Nous assistons à des dérives qui ne sont pas compensées par des recettes issues de l’impôt qui augmente sans cesse. La plupart du temps les élus rejettent la responsabilité vers l’État au prétexte que ce dernier ne leur permet

plus d’avoir les ressources nécessaires. Bien sûr cette défaillance supposée de l’État est loin d’être démontrée.
La chambre régionale des comptes ne dispose pas des moyens nécessaires pour empêcher les dépenses inconsidérées tout au plus peut-elle les dénoncer une fois que ces dernières ont été réalisées ou gravement engagées. Pour limiter la casse, l’État prévoit dans sa loi de finance des seuils à ne pas dépasser. Ce dispositif est nettement insuffisant puisque les collectivités locales sont gravement endettées et mal endettées.
Alors pourquoi ne pas prévoir de par la loi une « commission locale de contrôle des dépenses publiques » ?
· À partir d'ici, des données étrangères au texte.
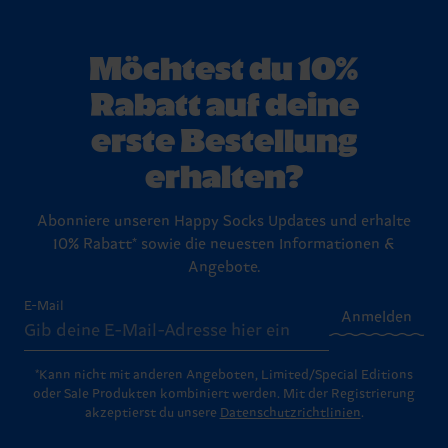
Möchtest du 10%
Rabatt auf deine
erste Bestellung
erhalten?
Abonniere unseren Happy Socks Updates und erhalte
10% Rabatt* sowie die neuesten Informationen &
Angebote.
E-Mail
Anmelden
*Kann nicht mit anderen Angeboten, Limited/Special Editions
oder Sale Produkten kombiniert werden. Mit der Registrierung
akzeptierst du unsere
Datenschutzrichtlinien
.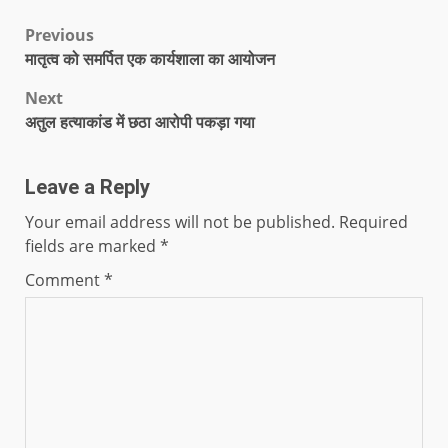
Previous
मातृत्व को समर्पित एक कार्यशाला का आयोजन
Next
अतुल हत्याकांड में छठा आरोपी पकड़ा गया
Leave a Reply
Your email address will not be published.
Required
fields are marked
*
Comment
*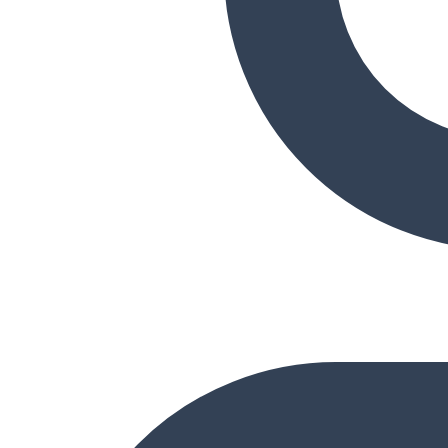
Ana Sayfa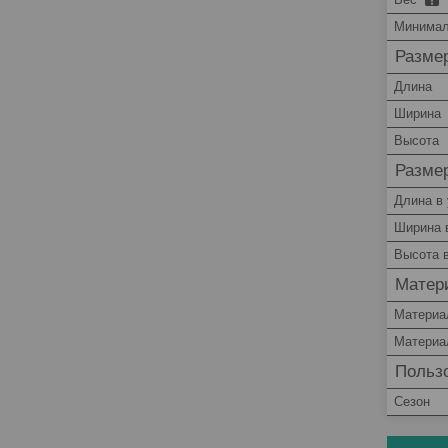
Минимал
Размер
Длина
Ширина
Высота
Размер
Длина в 
Ширина 
Высота в
Матер
Материа
Материа
Пользо
Сезон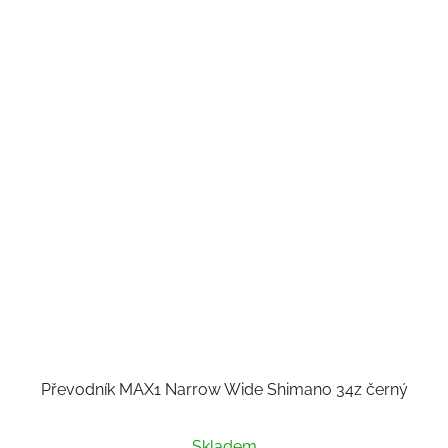
Převodník MAX1 Narrow Wide Shimano 34z černý
Skladem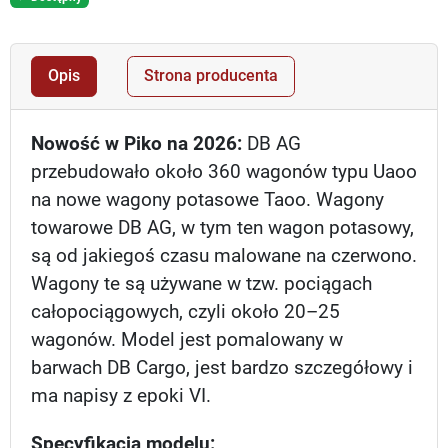
Opis
Strona producenta
Nowość w Piko na 2026:
DB AG
przebudowało około 360 wagonów typu Uaoo
na nowe wagony potasowe Taoo. Wagony
towarowe DB AG, w tym ten wagon potasowy,
są od jakiegoś czasu malowane na czerwono.
Wagony te są używane w tzw. pociągach
całopociągowych, czyli około 20–25
wagonów. Model jest pomalowany w
barwach DB Cargo, jest bardzo szczegółowy i
ma napisy z epoki VI.
Specyfikacja modelu: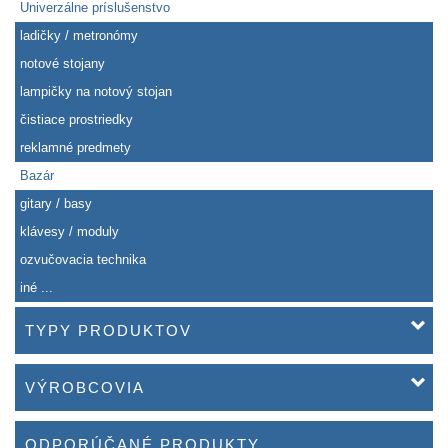
Univerzálne príslušenstvo
ladičky / metronómy
notové stojany
lampičky na notový stojan
čistiace prostriedky
reklamné predmety
Bazár
gitary / basy
klávesy / moduly
ozvučovacia technika
iné ...
TYPY PRODUKTOV
VÝROBCOVIA
ODPORÚČANÉ PRODUKTY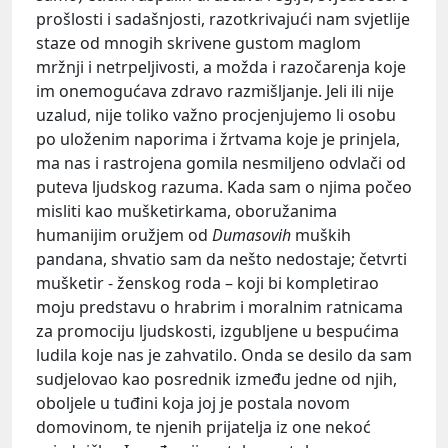
prošlosti i sadašnjosti, razotkrivajući nam svjetlije
staze od mnogih skrivene gustom maglom
mržnji i netrpeljivosti, a možda i razočarenja koje
im onemogućava zdravo razmišljanje. Jeli ili nije
uzalud, nije toliko važno procjenjujemo li osobu
po uloženim naporima i žrtvama koje je prinjela,
ma nas i rastrojena gomila nesmiljeno odvlači od
puteva ljudskog razuma. Kada sam o njima počeo
misliti kao mušketirkama, oboružanima
humanijim oružjem od
Dumasovih
muških
pandana, shvatio sam da nešto nedostaje; četvrti
mušketir - ženskog roda – koji bi kompletirao
moju predstavu o hrabrim i moralnim ratnicama
za promociju ljudskosti, izgubljene u bespućima
ludila koje nas je zahvatilo. Onda se desilo da sam
sudjelovao kao posrednik između jedne od njih,
oboljele u tuđini koja joj je postala novom
domovinom, te njenih prijatelja iz one nekoć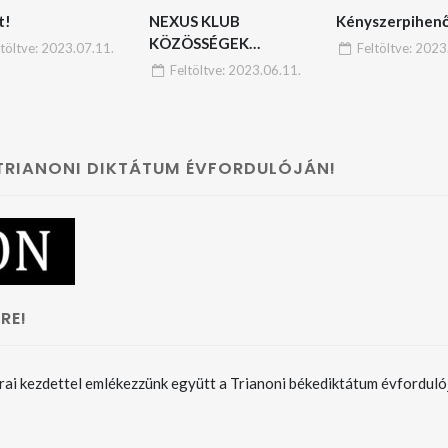
t!
NEXUS KLUB
Kényszerpihen
KÖZÖSSÉGEK
ltöltve:
2023.07.11.
Feltöltve:
2023.
HÁLÓZATA
Feltöltve:
2023.06.11.
 TRIANONI DIKTÁTUM ÉVFORDULÓJÁN!
RE!
rai kezdettel emlékezzünk együtt a Trianoni békediktátum évforduló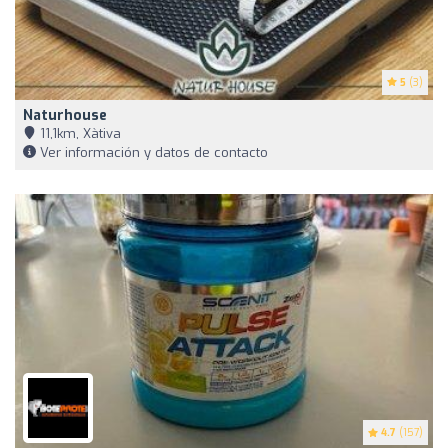
5
(3)
Naturhouse
11,1km, Xàtiva
Ver información y datos de contacto
4.7
(157)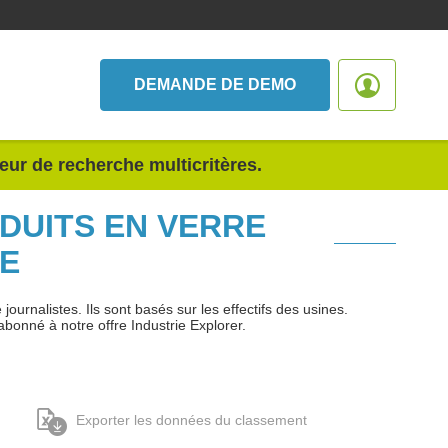
DEMANDE DE DEMO
teur de recherche multicritères.
ODUITS EN VERRE
E
urnalistes. Ils sont basés sur les effectifs des usines.
abonné à notre offre Industrie Explorer.
Exporter les données du classement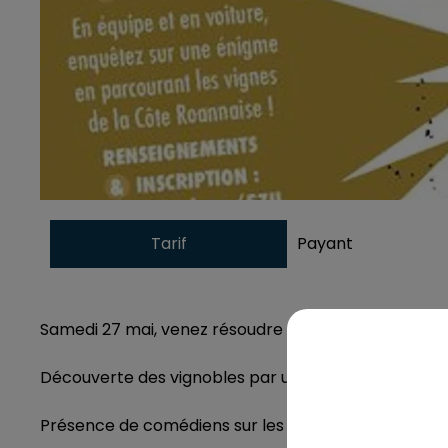
Tarif
Payant
Samedi 27 mai, venez résoudre l’énigme du rallye thé
Découverte des vignobles par un parcours de plus de
Présence de comédiens sur les lieux des énigmes, co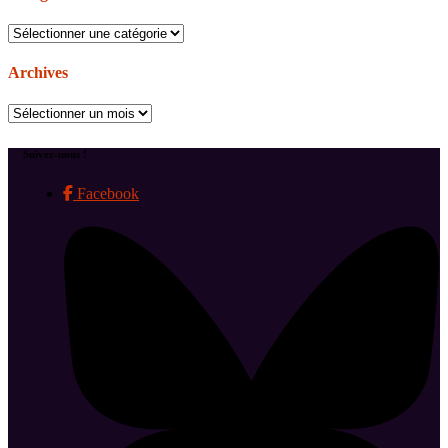
Catégories
Archives
Archives
Suivez-nous !
Facebook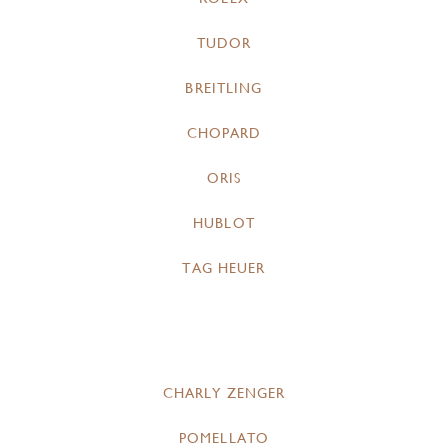
TUDOR
BREITLING
CHOPARD
ORIS
HUBLOT
TAG HEUER
CHARLY ZENGER
POMELLATO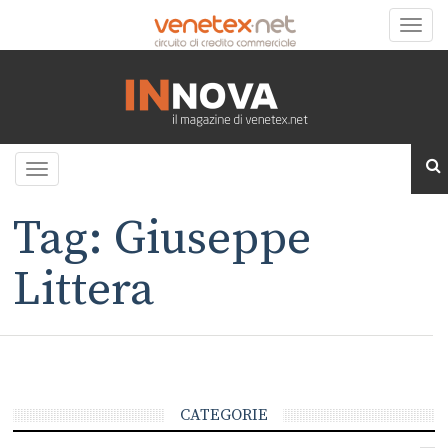
Toggle
naviga
Toggle
navigation
Tag: Giuseppe
Littera
CATEGORIE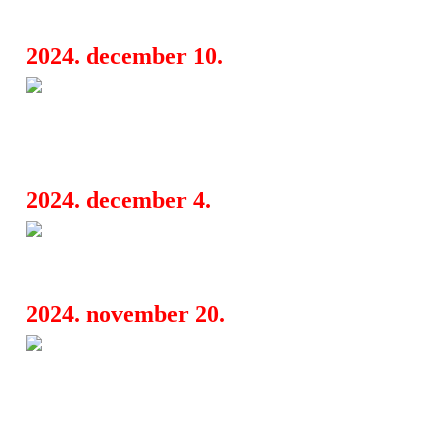
jubileumi kiállítása
2024. december 10.
Táncolj még! Megújul a Csini
06:15
Táncdalfesztivál - Kulka János és Jank
fellép
2024. december 4.
Kiteljesedett a Kordbársony-ér
09:16
látott a 6363 zenekar idei második EP
2024. november 20.
Cseh Tamás és Bereményi Géz
06:38
felölelő zenés esttel készül a Thália S
a Fehér Babák!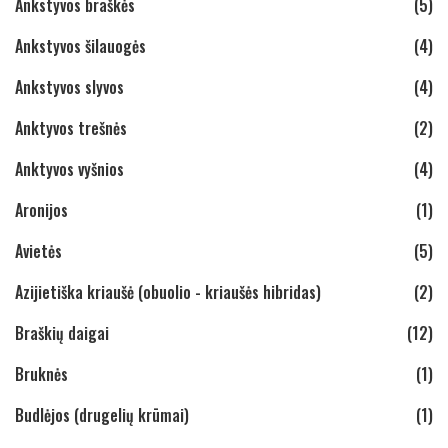
Ankstyvos braškės
(5)
Ankstyvos šilauogės
(4)
Ankstyvos slyvos
(4)
Anktyvos trešnės
(2)
Anktyvos vyšnios
(4)
Aronijos
(1)
Avietės
(5)
Azijietiška kriaušė (obuolio - kriaušės hibridas)
(2)
Braškių daigai
(12)
Bruknės
(1)
Budlėjos (drugelių krūmai)
(1)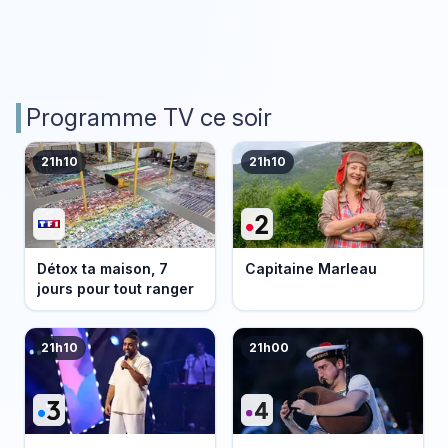
Programme TV ce soir
21h10
21h10
Détox ta maison, 7
Capitaine Marleau
jours pour tout ranger
21h10
21h00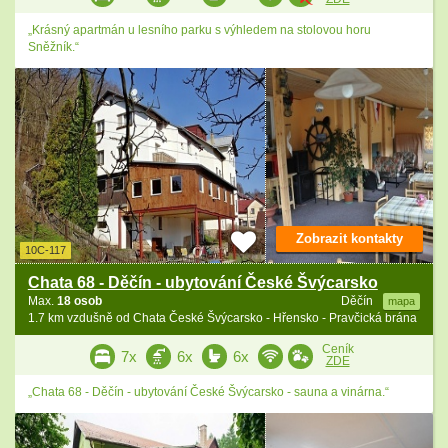
„Krásný apartmán u lesního parku s výhledem na stolovou horu
Sněžník.“
Zobrazit kontakty
10C-117
Chata 68 - Děčín - ubytování České Švýcarsko
Max.
18 osob
Děčín
mapa
1.7 km vzdušně od Chata České Švýcarsko - Hřensko - Pravčická brána
Ceník
7x
6x
6x
ZDE
„Chata 68 - Děčín - ubytování České Švýcarsko - sauna a vinárna.“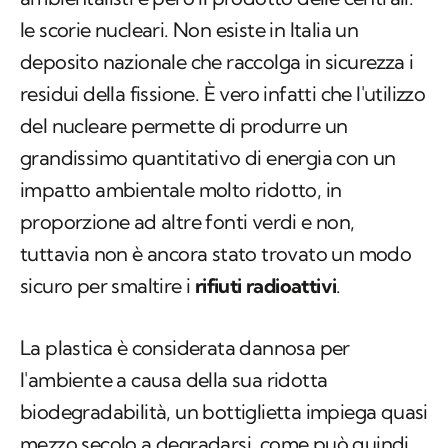
le scorie nucleari. Non esiste in Italia un
deposito nazionale che raccolga in sicurezza i
residui della fissione. È vero infatti che l'utilizzo
del nucleare permette di produrre un
grandissimo quantitativo di energia con un
impatto ambientale molto ridotto, in
proporzione ad altre fonti verdi e non,
tuttavia non è ancora stato trovato un modo
sicuro per smaltire i
rifiuti radioattivi
.
La plastica è considerata dannosa per
l'ambiente a causa della sua ridotta
biodegradabilità, un bottiglietta impiega quasi
mezzo secolo a degradarsi, come può quindi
- Son rôle serait de valider ou non les dépenses votées par les collectivités locales telles que : grands travaux, subventions… En d’autres termes, faire de la prévention et être un rempart pour les élus qui sont soumis le plus souvent à des pressions électoralistes.
- Cette commission pourrait être composée de membres désignés par le préfet sur appel de candidatures. Pour être désigné, le candidat devrait être non-inscrit dans un parti politique, s’engager à ne pas solliciter de suffrage effectif dans les 10 ans, soumis à l’impôt, membre de la société civile non fonctionnaire, et bénévole.
- Cette commission siégerait à huis clos sous le contrôle de la chambre régionale des comptes.
Jean Paul Gautier, Association des contribuables de l’intercommunalité d’Aubagne. Source le CRI
1 commentaire
Morio a dit :
22 novembre 2011 à 14 h 57 min (UTC 0 )
peut-être une goutte d’eau mais…..
je cite:
« La couleur bleue va progressivement changer pour le jaune, pour être en homogénéité avec 85 % des autres villes françaises qui trient leurs emballages. Une phase transitoire verra le bleu et le jaune cohabiter, les déchets a y jeter eux ne changent pas. »
QUEL est le coût de cette opération?